Commissioners made no decisions. Port managers are negotiating the terms of a lease agreement with Tesoro and Savage. Commissioners may decide a proposed lease arrangement on July 23.

Such a decision won't end the matter, though. The state Energy Facility Site Evaluation Council will scrutinize the proposed crude oil facility and make a recommendation to Gov. Jay Inslee, who has the final say.

The council's review could take up to a year or more. The companies hope to launch an oil terminal at the port in 2014.

A full examination

Eleven Washington and Oregon refineries and port terminals are planning, building or already operating oil-by-rail shipments. That list includes the proposal by Tesoro and Savage, which would be the largest such facility in the Pacific Northwest, according to Sightline Institute, a Seattle-based nonprofit environmental research group.

A U.S. oil boom is spurring companies to haul oil by rail to the Northwest from the Bakken shale formation in North Dakota, where oil is extracted by hydraulic fracturing.

Under the plan by Tesoro and Savage, Bakken crude oil would be shipped to the port by rail for transfer to ships bound for refineries in Washington, California and Alaska. The oil would then be processed for domestic purposes, including gasoline for cars and trucks.

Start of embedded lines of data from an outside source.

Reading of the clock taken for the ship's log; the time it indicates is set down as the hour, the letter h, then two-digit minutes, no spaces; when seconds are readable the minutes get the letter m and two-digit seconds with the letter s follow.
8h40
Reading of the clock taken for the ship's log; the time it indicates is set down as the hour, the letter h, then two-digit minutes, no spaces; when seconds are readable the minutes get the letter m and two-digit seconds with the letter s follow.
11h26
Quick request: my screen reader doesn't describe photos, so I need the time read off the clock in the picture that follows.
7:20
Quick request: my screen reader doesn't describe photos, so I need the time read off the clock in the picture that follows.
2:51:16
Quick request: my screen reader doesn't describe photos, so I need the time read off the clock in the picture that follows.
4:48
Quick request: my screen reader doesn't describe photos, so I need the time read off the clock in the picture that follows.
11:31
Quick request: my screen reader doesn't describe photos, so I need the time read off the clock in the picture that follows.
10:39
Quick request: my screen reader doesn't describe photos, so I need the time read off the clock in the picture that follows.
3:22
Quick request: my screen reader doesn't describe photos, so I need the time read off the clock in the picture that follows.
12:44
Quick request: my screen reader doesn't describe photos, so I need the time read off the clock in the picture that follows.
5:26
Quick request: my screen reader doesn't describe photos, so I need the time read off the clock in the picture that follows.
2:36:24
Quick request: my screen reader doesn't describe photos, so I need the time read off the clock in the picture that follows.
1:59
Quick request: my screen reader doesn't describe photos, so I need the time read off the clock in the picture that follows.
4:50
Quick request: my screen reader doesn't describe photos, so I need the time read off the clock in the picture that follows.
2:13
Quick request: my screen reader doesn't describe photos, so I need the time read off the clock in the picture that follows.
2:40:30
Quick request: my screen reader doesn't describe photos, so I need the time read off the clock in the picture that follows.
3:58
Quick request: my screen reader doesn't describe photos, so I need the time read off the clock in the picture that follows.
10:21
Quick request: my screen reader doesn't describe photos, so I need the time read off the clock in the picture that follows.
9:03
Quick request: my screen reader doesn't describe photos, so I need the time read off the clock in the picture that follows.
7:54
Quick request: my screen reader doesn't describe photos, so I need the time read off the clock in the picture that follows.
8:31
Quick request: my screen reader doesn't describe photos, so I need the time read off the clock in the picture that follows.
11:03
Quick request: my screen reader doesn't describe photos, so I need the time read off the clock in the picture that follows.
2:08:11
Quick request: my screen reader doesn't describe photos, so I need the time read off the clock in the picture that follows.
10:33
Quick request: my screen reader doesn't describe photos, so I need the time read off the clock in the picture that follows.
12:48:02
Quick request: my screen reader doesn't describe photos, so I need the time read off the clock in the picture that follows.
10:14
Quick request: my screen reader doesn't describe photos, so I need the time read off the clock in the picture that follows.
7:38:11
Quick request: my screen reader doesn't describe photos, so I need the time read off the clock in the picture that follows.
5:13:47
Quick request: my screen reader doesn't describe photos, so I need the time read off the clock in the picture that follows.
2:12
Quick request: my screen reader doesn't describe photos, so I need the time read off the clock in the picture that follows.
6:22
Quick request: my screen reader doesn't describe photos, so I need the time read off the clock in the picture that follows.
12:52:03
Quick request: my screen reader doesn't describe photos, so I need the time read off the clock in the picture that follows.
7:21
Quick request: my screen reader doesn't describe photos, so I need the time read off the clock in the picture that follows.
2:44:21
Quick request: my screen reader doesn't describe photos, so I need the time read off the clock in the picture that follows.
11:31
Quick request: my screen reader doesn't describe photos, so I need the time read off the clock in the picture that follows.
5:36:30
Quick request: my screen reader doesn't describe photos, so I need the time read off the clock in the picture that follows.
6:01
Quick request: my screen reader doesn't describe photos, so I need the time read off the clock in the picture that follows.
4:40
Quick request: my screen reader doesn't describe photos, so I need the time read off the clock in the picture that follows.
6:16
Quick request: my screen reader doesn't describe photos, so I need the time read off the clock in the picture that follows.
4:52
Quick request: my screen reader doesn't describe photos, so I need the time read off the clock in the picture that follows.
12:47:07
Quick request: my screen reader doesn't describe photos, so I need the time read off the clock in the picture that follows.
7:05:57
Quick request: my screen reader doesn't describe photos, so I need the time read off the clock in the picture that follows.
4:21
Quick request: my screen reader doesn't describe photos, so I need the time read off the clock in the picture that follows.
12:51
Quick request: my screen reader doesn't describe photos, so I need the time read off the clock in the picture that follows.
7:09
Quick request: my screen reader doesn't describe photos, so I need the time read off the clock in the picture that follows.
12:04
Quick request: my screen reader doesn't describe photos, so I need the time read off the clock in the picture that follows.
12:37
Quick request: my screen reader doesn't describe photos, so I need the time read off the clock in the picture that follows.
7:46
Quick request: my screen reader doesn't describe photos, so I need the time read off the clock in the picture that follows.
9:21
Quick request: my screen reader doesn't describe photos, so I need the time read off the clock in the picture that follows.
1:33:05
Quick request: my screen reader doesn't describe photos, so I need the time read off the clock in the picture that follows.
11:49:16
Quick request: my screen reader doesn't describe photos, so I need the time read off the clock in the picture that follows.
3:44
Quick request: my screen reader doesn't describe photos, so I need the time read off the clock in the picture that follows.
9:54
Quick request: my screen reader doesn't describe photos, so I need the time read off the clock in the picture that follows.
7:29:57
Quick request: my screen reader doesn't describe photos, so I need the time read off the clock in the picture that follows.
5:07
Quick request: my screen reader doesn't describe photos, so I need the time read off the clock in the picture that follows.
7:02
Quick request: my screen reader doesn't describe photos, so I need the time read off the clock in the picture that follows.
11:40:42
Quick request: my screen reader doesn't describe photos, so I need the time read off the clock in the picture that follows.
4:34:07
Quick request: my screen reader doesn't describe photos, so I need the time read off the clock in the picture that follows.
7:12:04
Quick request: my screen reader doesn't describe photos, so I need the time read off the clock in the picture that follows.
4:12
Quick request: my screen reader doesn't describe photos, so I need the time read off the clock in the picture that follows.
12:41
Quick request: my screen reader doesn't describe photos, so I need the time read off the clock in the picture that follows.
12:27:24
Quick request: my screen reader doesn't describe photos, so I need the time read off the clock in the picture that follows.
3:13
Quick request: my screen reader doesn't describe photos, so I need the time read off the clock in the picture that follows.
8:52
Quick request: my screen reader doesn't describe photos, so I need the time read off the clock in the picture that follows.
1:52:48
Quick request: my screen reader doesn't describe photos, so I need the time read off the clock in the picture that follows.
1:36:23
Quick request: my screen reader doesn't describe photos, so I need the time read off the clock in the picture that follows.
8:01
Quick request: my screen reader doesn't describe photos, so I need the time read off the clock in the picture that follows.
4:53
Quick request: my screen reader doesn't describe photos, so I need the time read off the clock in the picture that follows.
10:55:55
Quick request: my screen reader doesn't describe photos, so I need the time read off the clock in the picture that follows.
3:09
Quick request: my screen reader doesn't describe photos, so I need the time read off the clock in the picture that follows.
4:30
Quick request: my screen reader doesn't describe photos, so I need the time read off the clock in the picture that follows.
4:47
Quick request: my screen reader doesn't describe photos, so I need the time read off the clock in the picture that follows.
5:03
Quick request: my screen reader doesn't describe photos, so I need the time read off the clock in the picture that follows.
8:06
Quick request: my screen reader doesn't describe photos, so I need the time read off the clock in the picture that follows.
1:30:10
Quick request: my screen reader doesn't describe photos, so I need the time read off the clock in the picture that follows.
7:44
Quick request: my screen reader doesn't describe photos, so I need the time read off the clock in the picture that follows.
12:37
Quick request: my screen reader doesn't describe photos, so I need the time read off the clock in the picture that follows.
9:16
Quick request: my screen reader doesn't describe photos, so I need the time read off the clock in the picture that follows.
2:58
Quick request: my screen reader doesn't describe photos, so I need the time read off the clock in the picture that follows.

The crude oil facility would be designed to "receive a variety of North American crude," according to Kelly Flint, senior vice president and counsel for Savage.

The companies would spend up to $100 million on new facilities at the port. Construction work would generate an estimated 250 temporary jobs. Initially, the operation would create up to 80 permanent jobs. At full build-out, Avery said, employment could reach 120 workers, with most of them hired locally.

Flint told commissioners that once they approve a lease agreement, the companies will file a permit application to the state Energy Facility Site Evaluation Council.

The companies' proposal will undergo a full examination, including the production of an environmental impact statement.

But critics who testified Thursday urged commissioners to prevent the companies' proposal from reaching the Energy Facility Site Evaluation Council.

Marla Nelson, an attorney with the Portland-based Northwest Environmental Defense Center, said the planned crude oil facility represents a threat to the environment and contradicts the port's commitment to environmental stewardship. At one point during the hearing, Commissioner Brian Wolfe asked about the port's expected return on investment if it gives the project a green light.

Todd Coleman, the port's executive director, said the port will soon have a public conversation on lease terms. Those discussions are slated to occur during a port commission hearing and workshop July 9.

Oil boom, risks

Avery, a Savage senior vice president and business unit leader for petroleum rail solutions, said the U.S. produces 7 million barrels of oil per day, which is the "highest point in 21 years."

"This is about energy independence," he added.

Eric Haugstad, director of contingency planning and emergency response for Tesoro, said the company has state-of-the-art equipment to respond to oil spills, including a containment boom that's effective in currents of up to 5 knots and that can hold up to 95 barrels of oil in a separator bag.

The company is "looking to place these systems here in Vancouver," Haugstad told commissioners.

Lehman Holder, a Vancouver resident and Sierra Club leader in Southwest Washington, urged commissioners to say no to the oil terminal, which will increase train traffic and intensify the risk of oil spills. The possibility that the port could receive oil from the controversial Canadian tar sands, not just the Bakken, is yet another reason to reject the project, Holder said.

The continued burning of fossil fuels, such as oil and coal, "reduce Earth's capacity to support life in the future," said Ken Ferguson, a Klickitat County resident. Noting that the amount of heat-trapping carbon dioxide in the atmosphere recently passed 400 parts per million, Ferguson said the proposed oil terminal "is just going to make the problem worse."